Proof testing the flight tank as-is would also carry additional risk – as was noted in the aftermath of the tornado, Building 451 is designed to dissipate the energy of a blast in case of a tank failure while it is pressurized with nitrogen gas and that scenario would also effectively sideline the proof test facility until it could be rebuilt and re-qualified.
“So the use as-is is probably unlikely,” Doering added. “We could take it out to the parking lot and pressurize it to [flight pressure] and if it didn’t break, we’d say ‘OK, what do we do now?’ Well, we know it didn’t break, but I don’t know if I’ve done anything to the tank that [might cause it to break] the next time I did it. So it’s a circular argument that you can never get behind because you just don’t have the data.”
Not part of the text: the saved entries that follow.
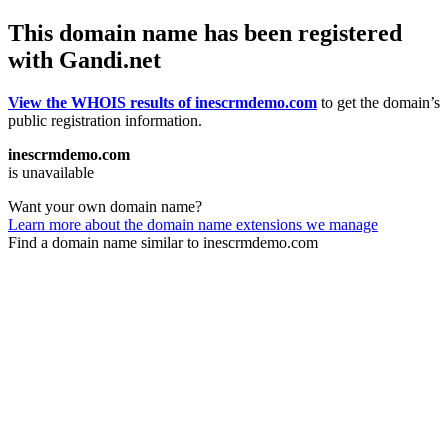
This domain name has been registered
with Gandi.net
View the WHOIS results of inescrmdemo.com
to get the domain’s
public registration information.
inescrmdemo.com
is unavailable
Want your own domain name?
Learn more about the domain name extensions we manage
Find a domain name similar to inescrmdemo.com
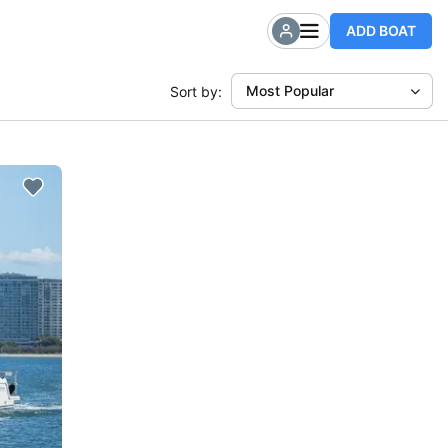
ADD BOAT
Most Popular
Sort by:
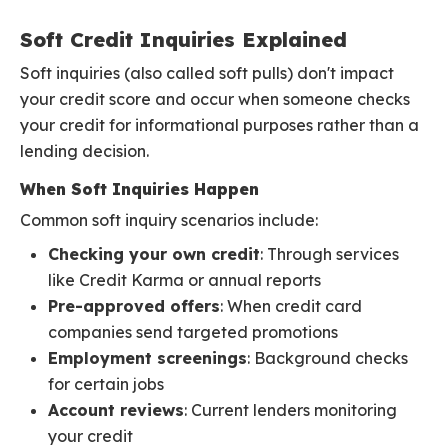
Soft Credit Inquiries Explained
Soft inquiries (also called soft pulls) don't impact
your credit score and occur when someone checks
your credit for informational purposes rather than a
lending decision.
When Soft Inquiries Happen
Common soft inquiry scenarios include:
Checking your own credit
: Through services
like Credit Karma or annual reports
Pre-approved offers
: When credit card
companies send targeted promotions
Employment screenings
: Background checks
for certain jobs
Account reviews
: Current lenders monitoring
your credit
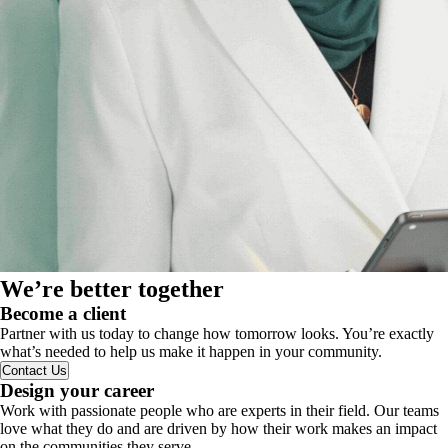
We’re better together
Become a client
Partner with us today to change how tomorrow looks. You’re exactly
what’s needed to help us make it happen in your community.
Contact Us
Design your career
Work with passionate people who are experts in their field. Our teams
love what they do and are driven by how their work makes an impact
on the communities they serve.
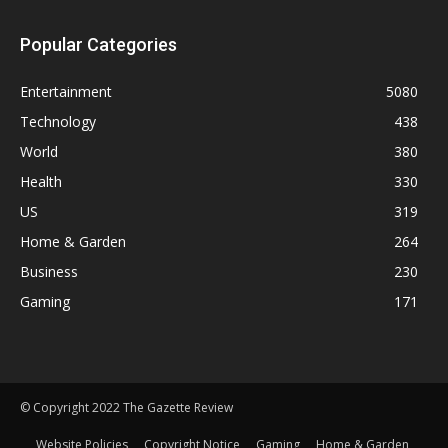
Popular Categories
Entertainment
5080
Technology
438
World
380
Health
330
US
319
Home & Garden
264
Business
230
Gaming
171
© Copyright 2022 The Gazette Review
Website Policies
Copyright Notice
Gaming
Home & Garden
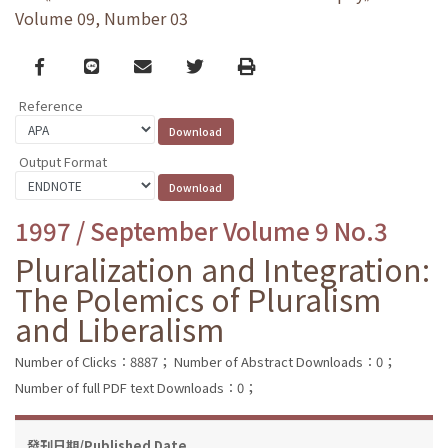
Volume 09, Number 03
Facebook
line
email
Twitter
Print
Reference
Output Format
1997 / September Volume 9 No.3
Pluralization and Integration:
The Polemics of Pluralism
and Liberalism
Number of Clicks：8887；
Number of Abstract Downloads：0；
Number of full PDF text Downloads：0；
發刊日期/Published Date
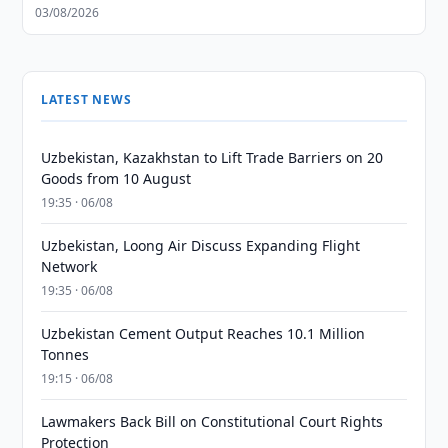
03/08/2026
LATEST NEWS
Uzbekistan, Kazakhstan to Lift Trade Barriers on 20
Goods from 10 August
19:35 · 06/08
Uzbekistan, Loong Air Discuss Expanding Flight
Network
19:35 · 06/08
Uzbekistan Cement Output Reaches 10.1 Million
Tonnes
19:15 · 06/08
Lawmakers Back Bill on Constitutional Court Rights
Protection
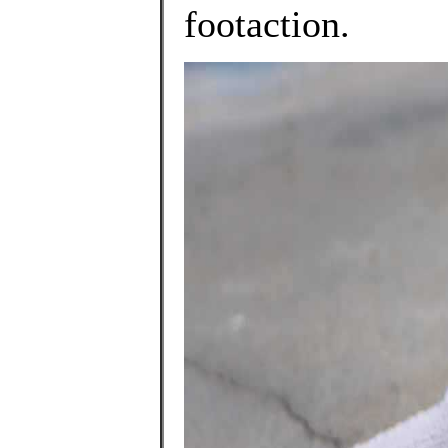
footaction.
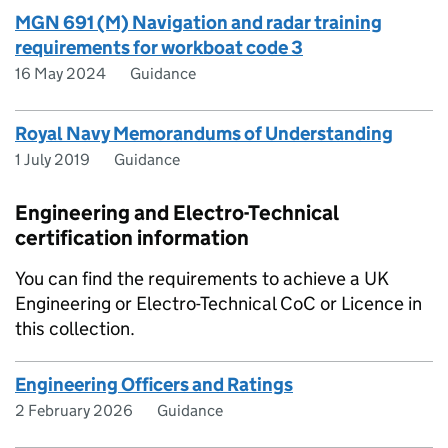
MGN 691 (M) Navigation and radar training
requirements for workboat code 3
16 May 2024
Guidance
Royal Navy Memorandums of Understanding
1 July 2019
Guidance
Engineering and Electro-Technical
certification information
You can find the requirements to achieve a UK
Engineering or Electro-Technical CoC or Licence in
this collection.
Engineering Officers and Ratings
2 February 2026
Guidance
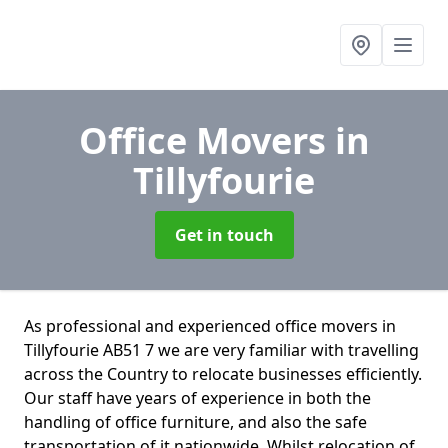
Office Movers
in
Tillyfourie
Get in touch
As professional and experienced office movers in
Tillyfourie AB51 7 we are very familiar with travelling
across the Country to relocate businesses efficiently.
Our staff have years of experience in both the
handling of office furniture, and also the safe
transportation of it nationwide. Whilst relocation of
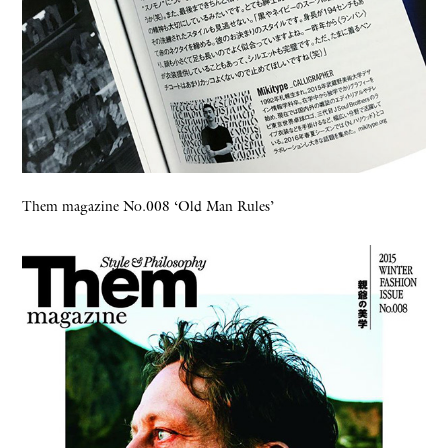
Them magazine No.008 ‘Old Man Rules’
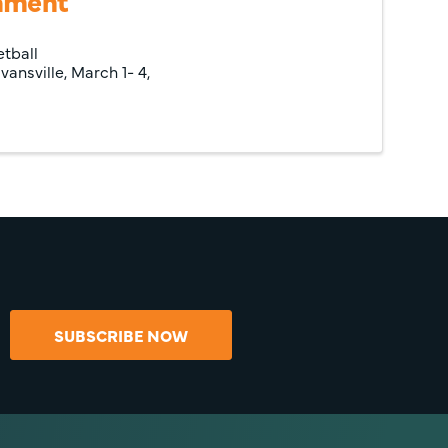
nament
etball
ansville, March 1- 4,
SUBSCRIBE NOW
Another option is to repair the flight tank first. “We have a couple of options that look promising to be able to repair this tank,” he said. “If you get rid of that…brittle surface on the outside of the weld, then you’re back to a full ductile system [and] your tank will work – that’s the theory.
“Initial testing has validated that theory, but we’ve got to put it into full-scale production. So we’re in the process of going through the development of a repair technique for that tank, the flight tank, so that I’m not wasting this program asset.”
However, the repair option carries significant schedule uncertainty associated with the research and testing of repair techniques.
The favored option at this point is to use the next hydrogen tank, serial number three (S/N 3), for EM-1. (For reference, S/N 1 is the qualification tank, S/N 2 is the original flight tank.) The constituent panels and gores for the second Core Stage have been at MAF since last year, and the work to weld those into the two domes and five barrels that make up a hydrogen tank is about half complete.
“It’s being welded up now on the Vertical Weld Center (VWC),” Doering noted. “Two of the five barrel panels are done, one dome is finished and [for] the other dome the gores are being welded up now.”
Welding the full S/N 3 hydrogen tank will begin as soon as both LOX tanks have cleared out of the VAC. “I will probably start welding the first dome to barrel [in the VAC] while I’m still pulling the last pieces off the dome weld tools and the VWC,” Doering said.
These options and program recommendations were expected to be reviewed at an agency-level meeting last Friday, but the outcome of that meeting is unknown at this time.